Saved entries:
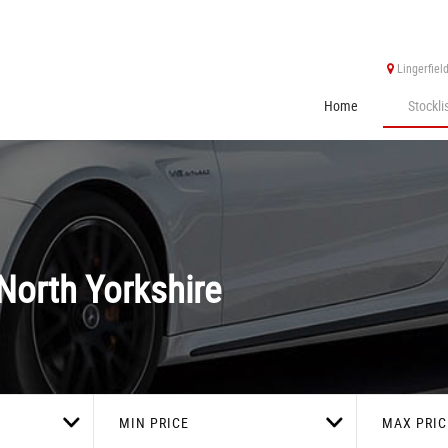
Lingerfiel
Home
Stockli
North Yorkshire
MIN PRICE
MAX PRIC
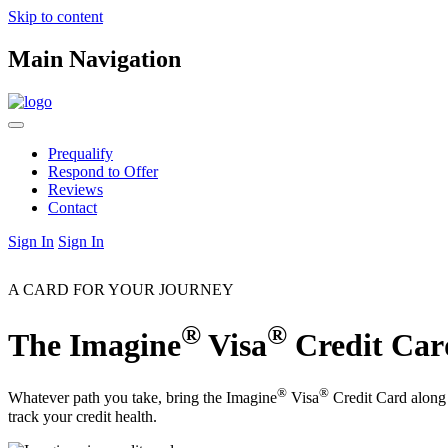
Skip to content
Main Navigation
Prequalify
Respond to Offer
Reviews
Contact
Sign In
Sign In
A CARD FOR YOUR JOURNEY
®
®
The Imagine
Visa
Credit Car
®
®
Whatever path you take, bring the Imagine
Visa
Credit Card along 
track your credit health.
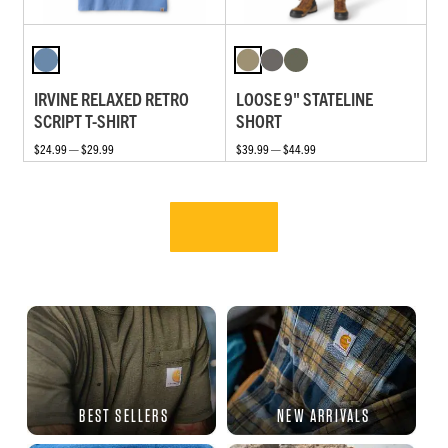
IRVINE RELAXED RETRO
LOOSE 9" STATELINE
SCRIPT T-SHIRT
SHORT
$24.99 — $29.99
$39.99 — $44.99
BEST SELLERS
NEW ARRIVALS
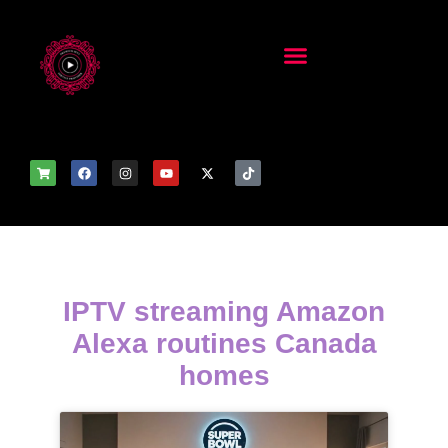
IPTV streaming Amazon
Alexa routines Canada
homes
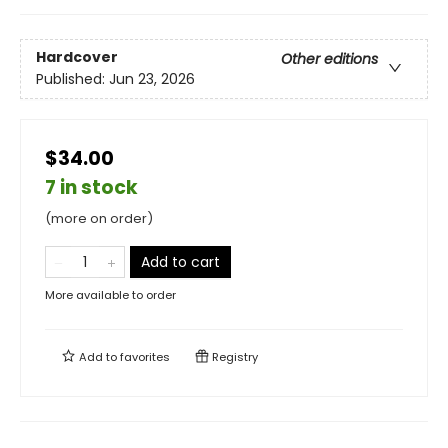
Hardcover
Other editions
Published:
Jun 23, 2026
$34.00
7 in stock
(more on order)
Add to cart
More available to order
Add to
favorites
Registry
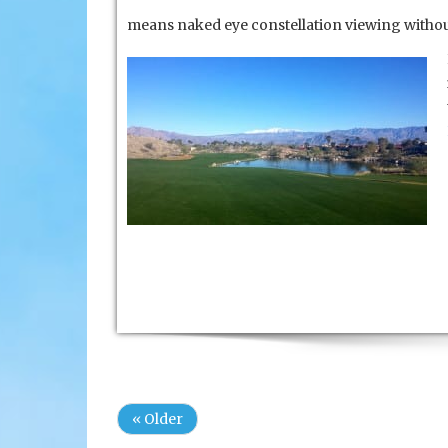
means naked eye constellation viewing without
« Older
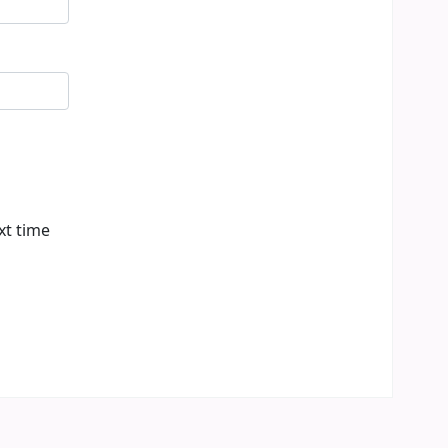
xt time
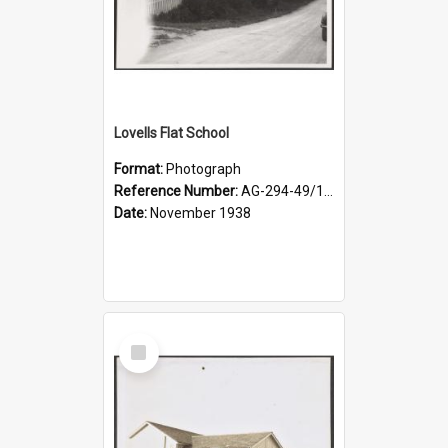
Lovells Flat School
Format:
Photograph
Reference Number:
AG-294-49/134/004
Date:
November 1938
Select
Item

- PROBLEM STATEMENT: Please print out every line of text from all the records above, word for word. Leave out the pictures.

- EXERCISE RESULT:
Lingerfiel
Home
Stockli
North Yorkshire
MIN PRICE
MAX PRIC
Skip to content
Main Navigation
Prequalify
Respond to Offer
Reviews
Contact
Sign In
Sign In
A CARD FOR YOUR JOURNEY
®
®
The Imagine
Visa
Credit Car
®
®
Whatever path you take, bring the Imagine
Visa
Credit Card along 
track your credit health.
IRVINE RELAXED RETRO
LOOSE 9" STATELINE
SCRIPT T-SHIRT
SHORT
$24.99 — $29.99
$39.99 — $44.99
BEST SELLERS
NEW ARRIVALS
IPTV streaming Amazon
Alexa routines Canada
homes
Hardcover
Other editions
Published:
Jun 23, 2026
$34.00
7 in stock
(more on order)
Add to cart
More available to order
Add to
favorites
Registry
means naked eye constellation viewing without
« Older
xt time
Lovells Flat School
Format:
Photograph
Reference Number:
AG-294-49/134/004
Date:
November 1938
Select
Item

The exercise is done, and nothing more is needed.